◆ **DATA SECTION**:

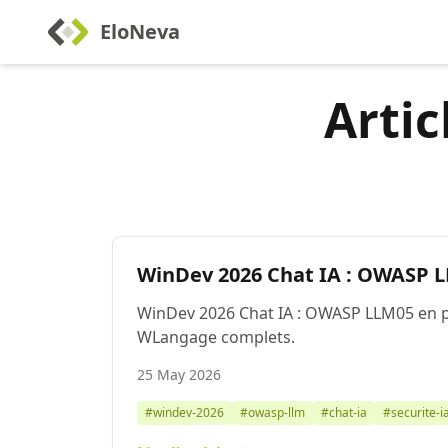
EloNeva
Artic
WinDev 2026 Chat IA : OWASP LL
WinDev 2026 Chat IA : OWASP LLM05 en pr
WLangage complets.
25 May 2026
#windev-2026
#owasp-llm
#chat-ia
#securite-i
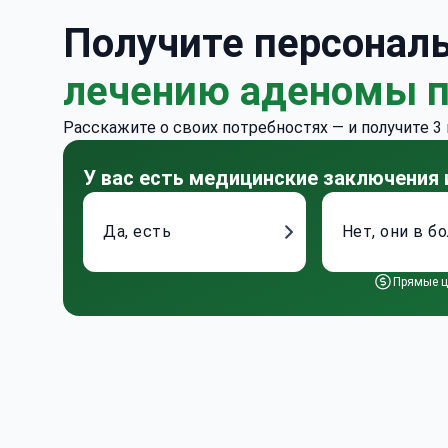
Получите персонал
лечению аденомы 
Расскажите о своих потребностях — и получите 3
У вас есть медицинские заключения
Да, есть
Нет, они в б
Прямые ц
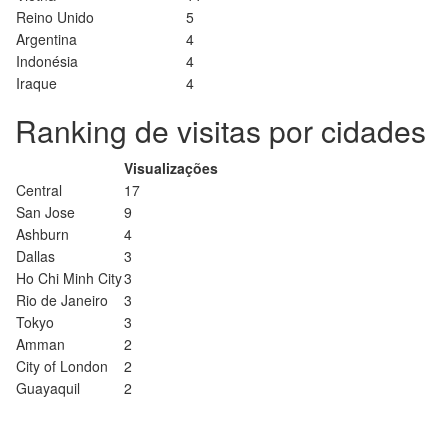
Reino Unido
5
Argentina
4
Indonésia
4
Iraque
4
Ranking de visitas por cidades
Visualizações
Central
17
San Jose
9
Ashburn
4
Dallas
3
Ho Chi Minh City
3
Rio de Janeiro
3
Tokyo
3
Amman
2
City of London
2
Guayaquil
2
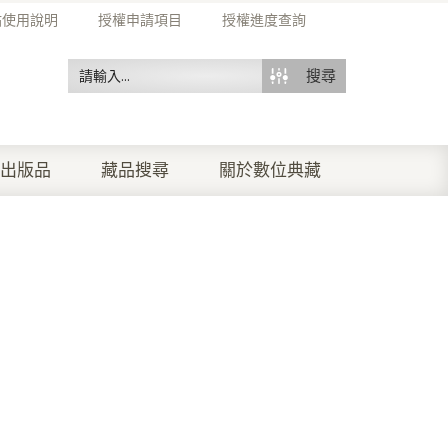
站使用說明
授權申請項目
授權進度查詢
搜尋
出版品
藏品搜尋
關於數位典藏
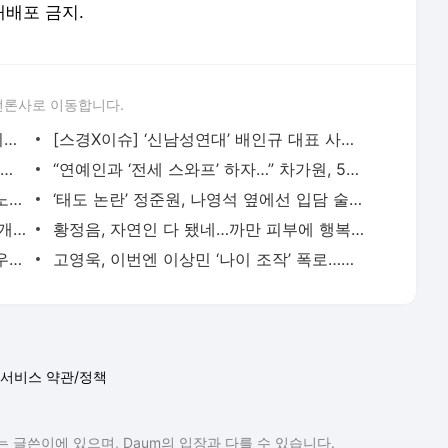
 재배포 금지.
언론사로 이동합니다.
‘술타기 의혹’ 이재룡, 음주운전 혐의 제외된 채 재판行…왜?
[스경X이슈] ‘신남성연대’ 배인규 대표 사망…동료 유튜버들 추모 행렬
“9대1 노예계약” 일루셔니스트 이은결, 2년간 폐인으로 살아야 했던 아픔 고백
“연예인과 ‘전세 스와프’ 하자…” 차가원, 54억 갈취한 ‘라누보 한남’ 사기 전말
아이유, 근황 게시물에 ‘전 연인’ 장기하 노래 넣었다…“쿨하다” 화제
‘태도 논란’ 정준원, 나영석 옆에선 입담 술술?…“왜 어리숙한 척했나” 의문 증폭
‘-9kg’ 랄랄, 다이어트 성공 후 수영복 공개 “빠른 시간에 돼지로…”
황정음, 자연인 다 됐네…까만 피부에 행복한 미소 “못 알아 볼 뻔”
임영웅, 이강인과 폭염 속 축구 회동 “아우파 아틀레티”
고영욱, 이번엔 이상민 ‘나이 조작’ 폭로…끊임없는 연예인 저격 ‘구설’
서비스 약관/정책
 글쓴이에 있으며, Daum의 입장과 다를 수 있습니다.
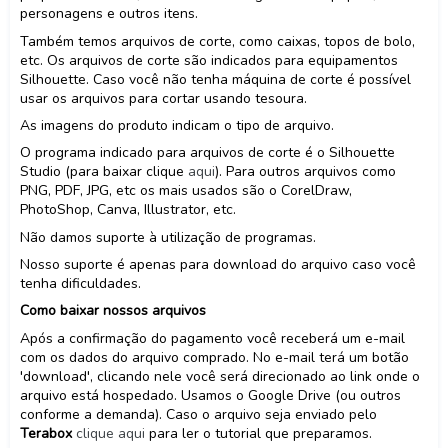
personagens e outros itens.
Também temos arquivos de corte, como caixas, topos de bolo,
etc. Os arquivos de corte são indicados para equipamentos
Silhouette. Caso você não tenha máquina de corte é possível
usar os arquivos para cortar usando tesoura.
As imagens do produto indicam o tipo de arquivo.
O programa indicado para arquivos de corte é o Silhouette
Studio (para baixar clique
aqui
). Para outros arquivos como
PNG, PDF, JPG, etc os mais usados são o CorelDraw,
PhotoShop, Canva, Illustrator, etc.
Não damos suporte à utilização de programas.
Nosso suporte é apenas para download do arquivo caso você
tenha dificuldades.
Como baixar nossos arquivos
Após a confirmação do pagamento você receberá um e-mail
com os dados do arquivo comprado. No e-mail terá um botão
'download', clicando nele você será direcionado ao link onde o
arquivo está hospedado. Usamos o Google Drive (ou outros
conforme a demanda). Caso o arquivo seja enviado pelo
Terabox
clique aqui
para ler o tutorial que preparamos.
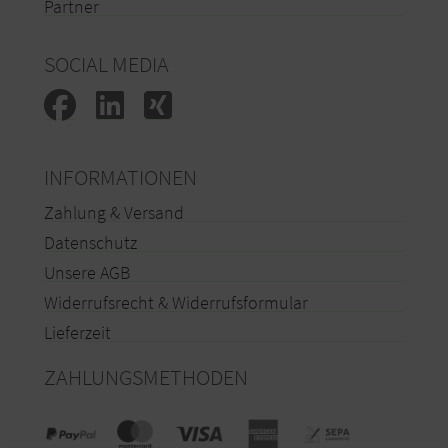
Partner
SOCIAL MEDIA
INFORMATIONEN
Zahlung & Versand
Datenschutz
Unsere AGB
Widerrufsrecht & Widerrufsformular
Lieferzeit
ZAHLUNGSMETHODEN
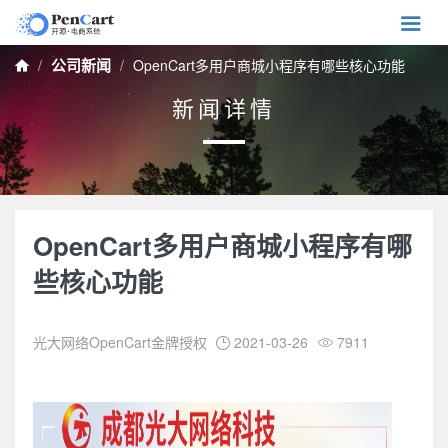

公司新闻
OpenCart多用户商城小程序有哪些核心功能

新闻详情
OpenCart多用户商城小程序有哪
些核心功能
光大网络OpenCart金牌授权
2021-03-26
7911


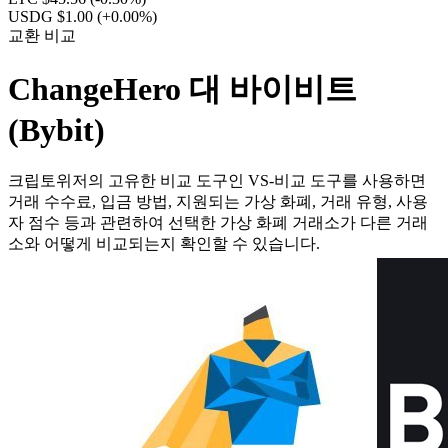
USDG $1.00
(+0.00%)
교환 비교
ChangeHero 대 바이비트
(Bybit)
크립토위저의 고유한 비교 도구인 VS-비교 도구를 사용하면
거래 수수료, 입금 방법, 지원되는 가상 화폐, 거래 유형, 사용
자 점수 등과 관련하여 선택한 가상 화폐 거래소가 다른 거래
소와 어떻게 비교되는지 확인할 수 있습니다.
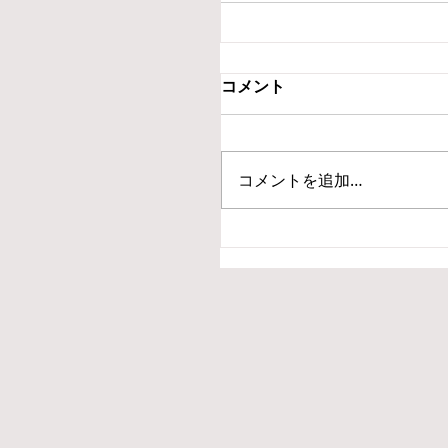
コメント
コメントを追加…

◆ **YOUR ASSIGNMENT**:
Pictures are to be dropped; every line of the records is to be returned unchanged.

◆ **TASK SOLUTION**:
EloNeva
Artic
WinDev 2026 Chat IA : OWASP LL
WinDev 2026 Chat IA : OWASP LLM05 en pr
WLangage complets.
25 May 2026
#windev-2026
#owasp-llm
#chat-ia
#securite-i
Получите персонал
лечению аденомы 
Расскажите о своих потребностях — и получите 3
У вас есть медицинские заключения
Да, есть
Нет, они в б
Прямые ц
Reino Unido
5
Argentina
4
Indonésia
4
Iraque
4
Ranking de visitas por cidades
Visualizações
Central
17
San Jose
9
Ashburn
4
Dallas
3
Ho Chi Minh City
3
Rio de Janeiro
3
Tokyo
3
Amman
2
City of London
2
Guayaquil
2
站使用說明
授權申請項目
授權進度查詢
搜尋
出版品
藏品搜尋
關於數位典藏
 재배포 금지.
언론사로 이동합니다.
‘술타기 의혹’ 이재룡, 음주운전 혐의 제외된 채 재판行…왜?
[스경X이슈] ‘신남성연대’ 배인규 대표 사망…동료 유튜버들 추모 행렬
“9대1 노예계약” 일루셔니스트 이은결, 2년간 폐인으로 살아야 했던 아픔 고백
“연예인과 ‘전세 스와프’ 하자…” 차가원, 54억 갈취한 ‘라누보 한남’ 사기 전말
아이유, 근황 게시물에 ‘전 연인’ 장기하 노래 넣었다…“쿨하다” 화제
‘태도 논란’ 정준원, 나영석 옆에선 입담 술술?…“왜 어리숙한 척했나” 의문 증폭
‘-9kg’ 랄랄, 다이어트 성공 후 수영복 공개 “빠른 시간에 돼지로…”
황정음, 자연인 다 됐네…까만 피부에 행복한 미소 “못 알아 볼 뻔”
임영웅, 이강인과 폭염 속 축구 회동 “아우파 아틀레티”
고영욱, 이번엔 이상민 ‘나이 조작’ 폭로…끊임없는 연예인 저격 ‘구설’
서비스 약관/정책
 글쓴이에 있으며, Daum의 입장과 다를 수 있습니다.
personagens e outros itens.
Também temos arquivos de corte, como caixas, topos de bolo,
etc. Os arquivos de corte são indicados para equipamentos
Silhouette. Caso você não tenha máquina de corte é possível
usar os arquivos para cortar usando tesoura.
As imagens do produto indicam o tipo de arquivo.
O programa indicado para arquivos de corte é o Silhouette
Studio (para baixar clique
aqui
). Para outros arquivos como
PNG, PDF, JPG, etc os mais usados são o CorelDraw,
PhotoShop, Canva, Illustrator, etc.
Não damos suporte à utilização de programas.
Nosso suporte é apenas para download do arquivo caso você
tenha dificuldades.
Como baixar nossos arquivos
Após a confirmação do pagamento você receberá um e-mail
com os dados do arquivo comprado. No e-mail terá um botão
'download', clicando nele você será direcionado ao link onde o
arquivo está hospedado. Usamos o Google Drive (ou outros
conforme a demanda). Caso o arquivo seja enviado pelo
Terabox
clique aqui
para ler o tutorial que preparamos.
Partner
SOCIAL MEDIA
INFORMATIONEN
Zahlung & Versand
Datenschutz
Unsere AGB
Widerrufsrecht & Widerrufsformular
Lieferzeit
ZAHLUNGSMETHODEN

公司新闻
OpenCart多用户商城小程序有哪些核心功能

新闻详情
OpenCart多用户商城小程序有哪
些核心功能
光大网络OpenCart金牌授权
2021-03-26
7911


USDG $1.00
(+0.00%)
교환 비교
ChangeHero 대 바이비트
(Bybit)
크립토위저의 고유한 비교 도구인 VS-비교 도구를 사용하면
거래 수수료, 입금 방법, 지원되는 가상 화폐, 거래 유형, 사용
자 점수 등과 관련하여 선택한 가상 화폐 거래소가 다른 거래
소와 어떻게 비교되는지 확인할 수 있습니다.
コメント
コメントを追加…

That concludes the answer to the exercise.